Susan's Thursday morning note March 26, 2009 Edna St. Vincent Millay poetry – “Everywhere I look you are, but you’re nowhere…” Poem on death of her loved one.
Good morning! If you have read my notes for a long time you may remember me mentioning reading poetry by Edna St. Vincent Millay. A book arrived a few years ago in my home because we were in a book club. The book was Early Poems. Below is a beautiful poem on the loss of someone that she loved.
Everywhere I look you are, but you're nowhere. The room is full of you.... You are not here. I know that you are gone, and will not ever enter here again. And yet it seems to me, if I should speak, Your silent step must wake across the hall; if I should turn my head,that your sweet eyes Would kiss me from the door. - So short a time To teach my life its transposition to This difficult and unaccustomed key! There is your book, just as you laid it down, And here are the last words your fingers wrote...in this brown book I gave you... you did not know you would not write again.... ("I picked the first sweet-pea today.") What is the need of Heaven When earth can be so sweet?
In December I found a biography on this woman in an old antique shop in Wisconsin Dells. I was intrigued that she wrote the above lines in college, without even experiencing grief firsthand. She was known for her intuitions, her feelings for others, her empathy. She is such a fascinating girl & this is what I’ve underlined so far in the book – I hope you can picture parts of yourself or friends in what you read about her. Now we will find out who the girl/woman is behind the words above that I was immediately captured by.
As a child:
…despite the girls’ passionate love for mankind, for the wondrous earth she inhabited, she was destined always to be in some measure a solitary soul.

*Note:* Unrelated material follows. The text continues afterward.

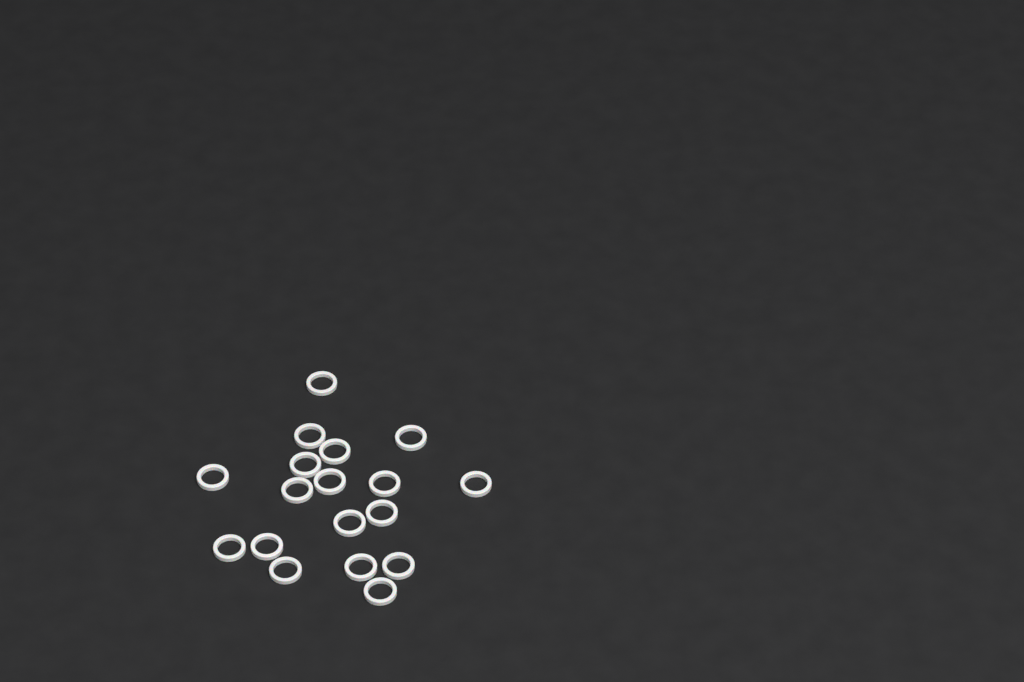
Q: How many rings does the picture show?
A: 18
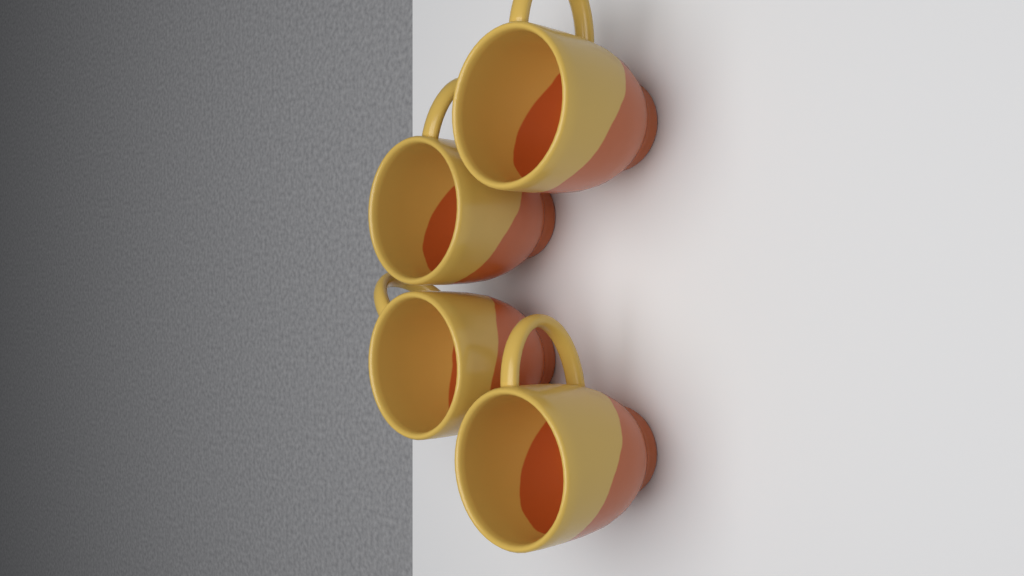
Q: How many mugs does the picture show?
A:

...she seemed a child born with love and laughter on her lips, and a foreknowledge of life’s sorrow as well as its joy...quicksilver responses to life and the varying moods of others…her wonder at each new discovery in the world around her, from her own tiny perfect hands to the first flowers and birds her eyes beheld, she seemed transfixed with joy and awesome delight. Yet her expression changed to one of sadness when her mother’s face was troubled, and her sympathy flowed intuitively. (Her father left her mother when she was a young child – she had two younger sisters she cared for in Maine).
…immediate grasp and love of music, she early showed the signs of the rarely gifted….small Vincent seemed indeed to be the embodiment of the poetic and the saintly, combined with a pantheistic joy in being alive.

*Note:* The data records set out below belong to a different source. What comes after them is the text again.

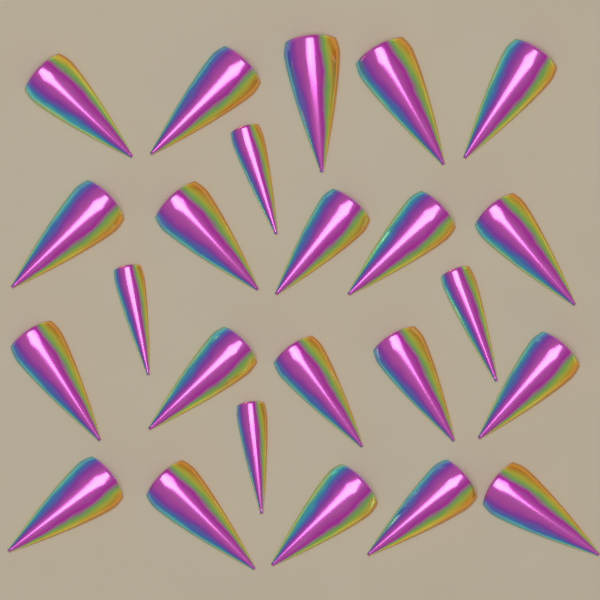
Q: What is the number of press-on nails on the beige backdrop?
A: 24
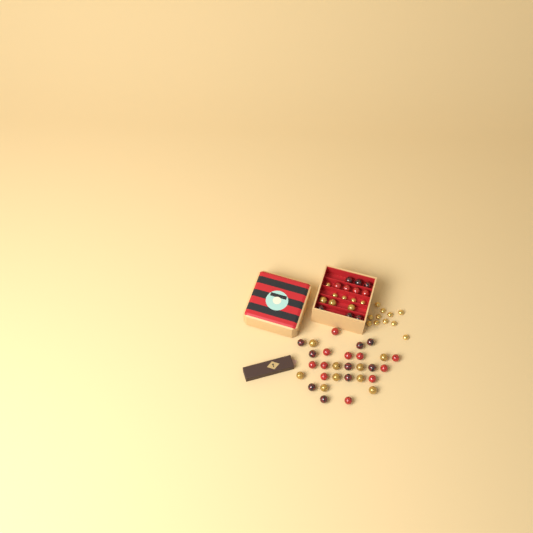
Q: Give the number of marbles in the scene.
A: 42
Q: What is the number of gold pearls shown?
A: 16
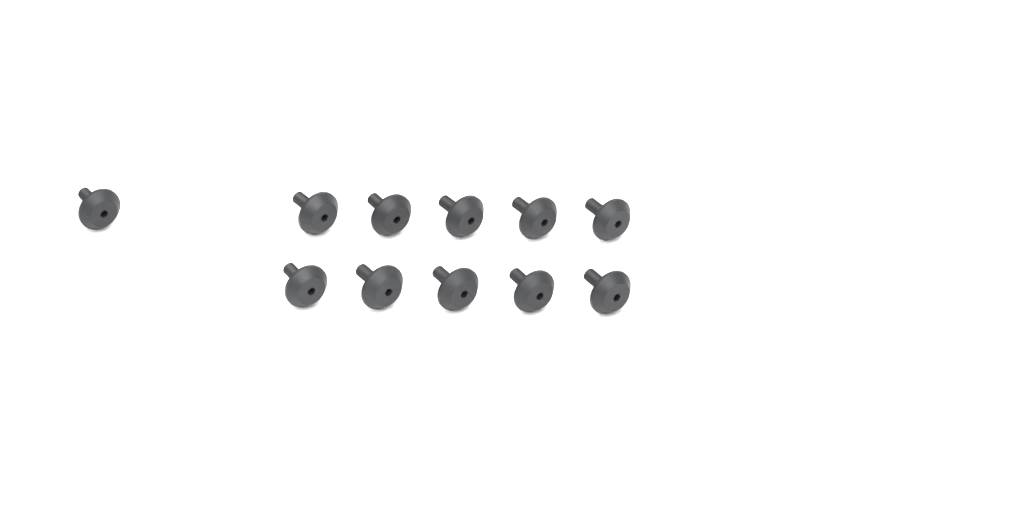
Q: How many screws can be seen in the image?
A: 11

…just as she sang for sensual pleasure and played the piano for the thrill of the sound.
Strength of her mother in raising her daughters alone:
…she had the courage to act on her conviction.
…Cora Millay valued the things of the spirit, especially the arts, above all else in the world. no daughter of hers would ever be told to pick up her room if a poem was in the process of creation. Instead, she would goad the project along, suggesting words if asked, or urging, “Look it up, look it up!” when unknown classical allusions arose in one of the girls’ reading.
…though Mrs. Millay earned hardly enough to pay the grocer or the coal company, she managed to provide her girls with the finest collection of books in Camden. And she made it clear that she did not buy them for decoration!
…music indeed was as much a part of the Millay’s unusual household as literature.
…when Cora Millay saw her oldest daughter lying in the hammock with a book, she understood that the girl was not being lazy, but was extremely diligent in her scholarly pursuits.
As a young adult and published poet:
…throughout her life she was to find peace and comfort as well as pleasure in playing and in listening to music. Toward the end she declared that of all the senses she would rather keep her hearing than any other,even more than the precious sense of sight, because of her love of music.
…(friendships)…they spent long hours over innumerable cups of tea, talking, talking, talking their heads off, then dropping into silence – the “lovely, lovely silence” of unspoken communication between kindred spirits.
This is a poetry book I have by my bed – for when I don’t have energy to read, the poems (though sometimes dark) reflect the inner thoughts so brilliantly that I could never myself put into words. Can you picture a child or friend with her personality? Reserved, passionate, intuitive, joyful? I’ll always be especially endeared to her because she is my first taste of truly loving poetry.
And, with that, it’s snowing outside! I thought spring was supposed to be here. That gives me ample excuse for another cup of coffee. No matter your circumstances never let your reality get the best of you. Life truly is beautiful, no matter our losses. Thank you so much for letting me come into your Thursday world. If you only knew what your friendship, business, support of our store means. Go take on your day. Do something that makes you proud of yourself – something no one else will ever know you did. Take a few minutes for yourself. And, the verse that I repeat, and my friends repeat to me if I can’t grasp it on my own…that gives me peace no matter what my day brings…Be still and know that I am God. I hope that in your silent prayer you receive the peace for your circumstances that only God can give. Susan
Works Cited: Gould, Jean. The Poet and Her Book: A Biography of Edna St. Vincent Millay. 1969. Dodd, Mead & Co. New York. Millay, Edna St. Vincent. Early Poems. 1998. Penguin Group. New York.